GIVEN DATA Block Start
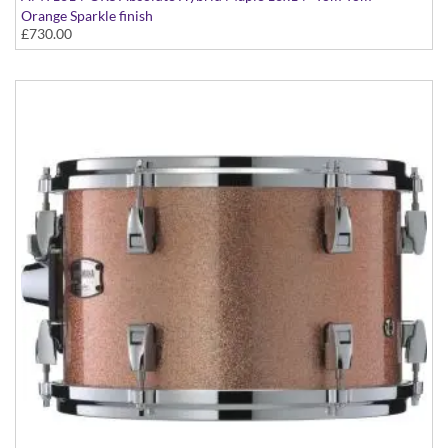
Orange Sparkle finish
£730.00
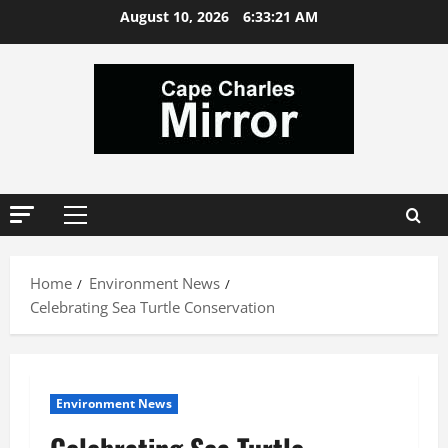
Skip
August 10, 2026
6:33:21 AM
to
content
Primary
Menu
Home
Environment News
Celebrating Sea Turtle Conservation
Environment News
GIVEN DATA Block End
◆ EXERCISE GOAL
Please output every entry above exactly, without the pictures.

◆ WRITTEN ANSWER
Orange Sparkle finish
£730.00
Skip
August 10, 2026
6:33:21 AM
to
content
Primary
Menu
Home
Environment News
Celebrating Sea Turtle Conservation
Environment News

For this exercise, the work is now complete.